** Textabschnitt **
-------

Die Ethik des Rechts ist die Gerechtigkeit. Die Idee der Gerechtigkeit kann allerdings in der Praxis nicht immer der verpflichtende Maßstab jedes Juristen sein. Beispielsweise kommt ein Rechtsanwalt mehr als einmal in seinem beruflichen Leben in die Situation, dass er einem Mandanten in einem Strafprozess verteidigen oder in einem Zivilprozess vertreten muss, obwohl er (der Rechtsanwalt) weiß, dass er damit nicht auf der Seite der Gerechtigkeit steht. Anders ist die Lage des Richters und des Rechtsanwaltes. Der Richter ist gemäß Artikel 20 Absatz 3 Grundgesetz „an Gesetz und Recht gebunden“ *16 und damit auch an die Gerechtigkeit. Der Rechtswissenschaftler unterliegt zwar, anders als der Richter, in seiner Forschung nicht einer solchen strikten Bindung an Gesetz und Recht. Aber der Rechtswissenschaftler gibt sich selbst auf, wenn er nicht für die Gerechtigkeit forscht und lehrt.
In der Praxis des akademischen Lehrers ist für die Studenten besonders wichtig die Gerechtigkeit bei der Beurteilung von Prüfungsleistungen der Studenten und Doktoranden. Der Prüfer muss die Noten ohne Ansehen der Person des Prüflings festsetzen. Der Prüfer darf z. B. Frauen weder bevorzugen noch benachteiligen. Der Prüfer darf sich nicht durch persönliche Bekanntschaften korrumpieren lassen. In Deutschland werden die schriftlichen Arbeiten in den juristischen Staatsexamen anonym geschrieben, was ich für richtig halte. Die Arbeiten während des Studiums, z. B. Seminararbeiten, sowie Doktorarbeiten werden dagegen natürlich nicht anonym geschrieben.

-------

** Daten zur Auswertung **

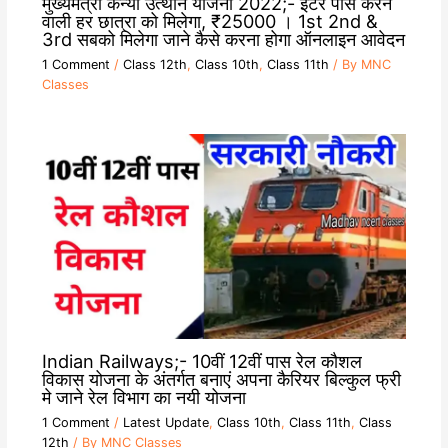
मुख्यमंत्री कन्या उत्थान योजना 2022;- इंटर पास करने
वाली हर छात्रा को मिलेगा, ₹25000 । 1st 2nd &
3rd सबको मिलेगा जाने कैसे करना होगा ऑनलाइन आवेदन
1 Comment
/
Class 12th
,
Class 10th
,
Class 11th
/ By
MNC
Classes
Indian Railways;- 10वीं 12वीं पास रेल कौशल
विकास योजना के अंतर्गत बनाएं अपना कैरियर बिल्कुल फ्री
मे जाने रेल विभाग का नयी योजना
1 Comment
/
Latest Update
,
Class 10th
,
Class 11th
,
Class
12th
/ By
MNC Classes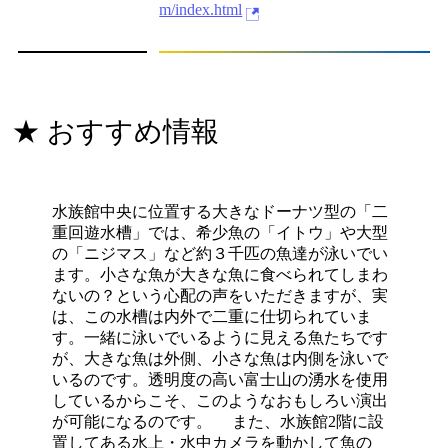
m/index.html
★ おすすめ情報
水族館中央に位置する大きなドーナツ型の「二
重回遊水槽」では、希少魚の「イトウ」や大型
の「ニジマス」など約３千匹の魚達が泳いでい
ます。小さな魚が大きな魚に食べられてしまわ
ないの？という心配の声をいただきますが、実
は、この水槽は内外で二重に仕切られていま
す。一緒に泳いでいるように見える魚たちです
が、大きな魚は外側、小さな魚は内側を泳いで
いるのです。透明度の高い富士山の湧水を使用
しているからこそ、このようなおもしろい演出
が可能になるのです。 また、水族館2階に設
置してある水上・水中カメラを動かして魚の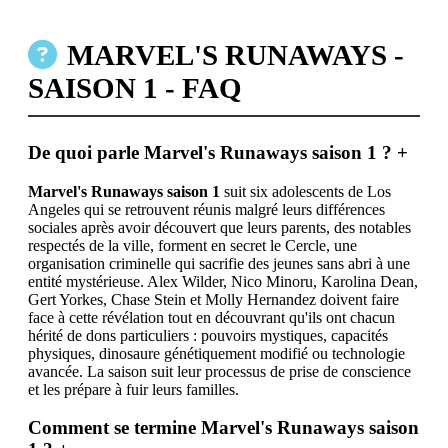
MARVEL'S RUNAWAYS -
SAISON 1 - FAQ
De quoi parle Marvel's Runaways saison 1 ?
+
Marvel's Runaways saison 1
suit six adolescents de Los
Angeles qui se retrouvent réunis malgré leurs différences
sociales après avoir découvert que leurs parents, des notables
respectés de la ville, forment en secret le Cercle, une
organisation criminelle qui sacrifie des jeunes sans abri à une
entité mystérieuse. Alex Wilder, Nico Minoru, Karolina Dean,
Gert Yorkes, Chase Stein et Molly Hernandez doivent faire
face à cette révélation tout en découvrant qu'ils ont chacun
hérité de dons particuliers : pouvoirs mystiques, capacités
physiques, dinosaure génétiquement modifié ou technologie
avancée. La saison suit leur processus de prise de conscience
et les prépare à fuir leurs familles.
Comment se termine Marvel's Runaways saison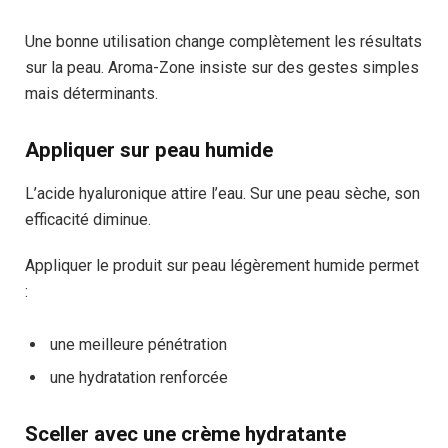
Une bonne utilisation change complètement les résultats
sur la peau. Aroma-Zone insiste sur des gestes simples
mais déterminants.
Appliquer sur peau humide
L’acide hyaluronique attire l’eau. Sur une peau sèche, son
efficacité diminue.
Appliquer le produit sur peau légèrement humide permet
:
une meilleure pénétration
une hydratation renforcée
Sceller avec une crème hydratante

-------

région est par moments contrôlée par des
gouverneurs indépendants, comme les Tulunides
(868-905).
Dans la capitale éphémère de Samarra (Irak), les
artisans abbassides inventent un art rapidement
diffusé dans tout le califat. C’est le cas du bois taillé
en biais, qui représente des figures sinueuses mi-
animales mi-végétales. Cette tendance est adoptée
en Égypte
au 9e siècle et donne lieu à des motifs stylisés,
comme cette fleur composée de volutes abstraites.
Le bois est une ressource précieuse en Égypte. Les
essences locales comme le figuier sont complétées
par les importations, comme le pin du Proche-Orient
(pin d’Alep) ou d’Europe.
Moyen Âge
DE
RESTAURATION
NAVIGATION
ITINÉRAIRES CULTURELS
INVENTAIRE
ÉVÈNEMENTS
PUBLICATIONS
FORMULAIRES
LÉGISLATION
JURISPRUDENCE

-------

** Arbeitsanweisungen **
[1] Wie werden laut Textabschnitt in Deutschland die schriftlichen Arbeiten in den juristischen Staatsexamen geschrieben?
[2] Schreiben Sie bitte einen Teil des Textabschnitts ab: Beginnen Sie bei den Wörtern mit „In der Praxis des“, und hören Sie nach „nicht anonym geschrieben.“ auf.

** Antworten zu Aufgaben **
[1] Anonym.

[2]
In der Praxis des akademischen Lehrers ist für die Studenten besonders wichtig die Gerechtigkeit bei der Beurteilung von Prüfungsleistungen der Studenten und Doktoranden. Der Prüfer muss die Noten ohne Ansehen der Person des Prüflings festsetzen. Der Prüfer darf z. B. Frauen weder bevorzugen noch benachteiligen. Der Prüfer darf sich nicht durch persönliche Bekanntschaften korrumpieren lassen. In Deutschland werden die schriftlichen Arbeiten in den juristischen Staatsexamen anonym geschrieben, was ich für richtig halte. Die Arbeiten während des Studiums, z. B. Seminararbeiten, sowie Doktorarbeiten werden dagegen natürlich nicht anonym geschrieben.